#### Selected text ####
I don’t mean to indulge in self-congratulation; Mason has done much more for me than I can ever hope to do for him, and I know that one day, the standard-variety resentment that every adolescent harbors toward their parents might charge into his life with all of this as added fuel. But for now, the fact of his genetics is one that scarcely enters our orbit unless I’m filling out legal paperwork or dropping him off with his grandmother for a weekend.  

The problem with blessings that come easy, though, is that they inevitably collide with the harsh dealings of the adult world. And as Mason grows older, the world will ask him to reconcile the history that lives inside of him with the one that lives inside of me. He was too young to understand this when we prayed together on the evening of the El Paso shootings, but for the first time in our relationship, I had to accept the fact that one day, he won’t be.
####
The problem: Continue the passage about raising Mason, picking up right after its final sentence. The rows that come next have nothing to do with this.
#### Excerpted data ####
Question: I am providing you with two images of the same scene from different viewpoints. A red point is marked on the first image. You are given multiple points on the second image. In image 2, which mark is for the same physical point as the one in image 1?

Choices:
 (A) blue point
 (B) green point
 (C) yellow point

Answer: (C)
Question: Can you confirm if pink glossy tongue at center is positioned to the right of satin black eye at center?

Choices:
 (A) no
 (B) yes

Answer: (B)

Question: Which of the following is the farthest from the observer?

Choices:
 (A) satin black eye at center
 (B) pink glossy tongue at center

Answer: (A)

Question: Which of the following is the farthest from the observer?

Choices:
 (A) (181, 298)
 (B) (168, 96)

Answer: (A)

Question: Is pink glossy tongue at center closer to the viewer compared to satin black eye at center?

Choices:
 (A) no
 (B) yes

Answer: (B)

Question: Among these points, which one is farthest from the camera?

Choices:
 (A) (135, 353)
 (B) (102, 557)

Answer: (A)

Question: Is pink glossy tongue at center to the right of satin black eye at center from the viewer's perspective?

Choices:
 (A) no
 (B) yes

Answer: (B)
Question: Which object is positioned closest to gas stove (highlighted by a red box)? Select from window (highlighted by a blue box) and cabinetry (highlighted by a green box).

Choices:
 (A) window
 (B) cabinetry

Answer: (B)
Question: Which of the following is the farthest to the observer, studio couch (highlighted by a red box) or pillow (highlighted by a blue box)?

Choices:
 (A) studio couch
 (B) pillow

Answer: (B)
####
#### Excerpted data ####
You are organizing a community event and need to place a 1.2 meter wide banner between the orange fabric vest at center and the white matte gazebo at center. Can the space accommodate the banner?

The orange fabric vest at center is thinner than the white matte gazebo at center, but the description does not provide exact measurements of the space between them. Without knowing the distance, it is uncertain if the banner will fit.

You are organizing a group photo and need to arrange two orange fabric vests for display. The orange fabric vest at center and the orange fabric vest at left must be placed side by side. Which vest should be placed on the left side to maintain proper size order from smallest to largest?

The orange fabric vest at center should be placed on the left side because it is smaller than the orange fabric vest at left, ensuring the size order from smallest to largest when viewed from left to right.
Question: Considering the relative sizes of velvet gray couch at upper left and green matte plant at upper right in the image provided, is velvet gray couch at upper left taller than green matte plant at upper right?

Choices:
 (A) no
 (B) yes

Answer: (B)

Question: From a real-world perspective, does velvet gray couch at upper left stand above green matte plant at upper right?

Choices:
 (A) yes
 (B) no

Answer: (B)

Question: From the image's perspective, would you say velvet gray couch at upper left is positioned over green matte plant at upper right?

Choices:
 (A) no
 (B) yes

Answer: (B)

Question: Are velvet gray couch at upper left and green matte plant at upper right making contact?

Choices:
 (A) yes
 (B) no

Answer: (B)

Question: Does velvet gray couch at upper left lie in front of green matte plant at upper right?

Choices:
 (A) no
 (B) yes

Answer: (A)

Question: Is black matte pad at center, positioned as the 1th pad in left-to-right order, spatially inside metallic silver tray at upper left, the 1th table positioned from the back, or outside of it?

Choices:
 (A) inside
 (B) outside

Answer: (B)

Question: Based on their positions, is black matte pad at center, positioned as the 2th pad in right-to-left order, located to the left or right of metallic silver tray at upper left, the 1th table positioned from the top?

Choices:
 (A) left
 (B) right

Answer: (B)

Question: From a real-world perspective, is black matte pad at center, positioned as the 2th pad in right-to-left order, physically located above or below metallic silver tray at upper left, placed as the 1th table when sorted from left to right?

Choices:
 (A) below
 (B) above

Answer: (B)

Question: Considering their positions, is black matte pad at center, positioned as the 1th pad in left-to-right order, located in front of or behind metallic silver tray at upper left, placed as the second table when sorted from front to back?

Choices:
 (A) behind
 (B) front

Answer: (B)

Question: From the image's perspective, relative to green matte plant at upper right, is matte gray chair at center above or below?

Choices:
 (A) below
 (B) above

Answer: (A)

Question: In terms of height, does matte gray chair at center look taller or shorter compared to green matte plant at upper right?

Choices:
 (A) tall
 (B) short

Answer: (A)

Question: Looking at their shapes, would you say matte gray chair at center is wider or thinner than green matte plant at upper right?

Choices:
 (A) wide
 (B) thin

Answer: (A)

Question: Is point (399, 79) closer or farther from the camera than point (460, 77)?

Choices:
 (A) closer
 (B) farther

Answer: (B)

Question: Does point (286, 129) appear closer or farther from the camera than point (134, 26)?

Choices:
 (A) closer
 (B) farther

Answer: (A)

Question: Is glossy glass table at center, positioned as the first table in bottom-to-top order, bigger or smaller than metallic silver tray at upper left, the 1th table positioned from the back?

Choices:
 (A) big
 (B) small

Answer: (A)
####
Result of the task:
That could have been me, I thought, just as I would have at any other act of violence against my community, any other reminder of the hostility that forever looms in the fringes of your life when you’re Brown in America. But what about Mason? Does it matter that his biological father is white? One wouldn’t know just by looking; his skin presents in varying shades of brown — from chestnut to pecan, depending on the season — and he wears his dark hair faded high and tight like mine. No living soul would mistake his relation to his mother and siblings, who will never have to question which box to check, and actually, I hear acquaintances who aren’t aware of Mason’s background comment on how similar we look so often that I don’t even register the irony anymore. So what happens to my oldest son if he’s confronted by someone who wishes to bring harm to Mexicans? Will he be forgiven for the part of him that is not?  Will he be judged by my last name, which is apparently unpronounceable to the guerro tongue, or by his first name, which very possibly couldn’t be whiter? Will he be spared on account of technicalities, or worse yet, not spared because of the perceived sin of who and what I am?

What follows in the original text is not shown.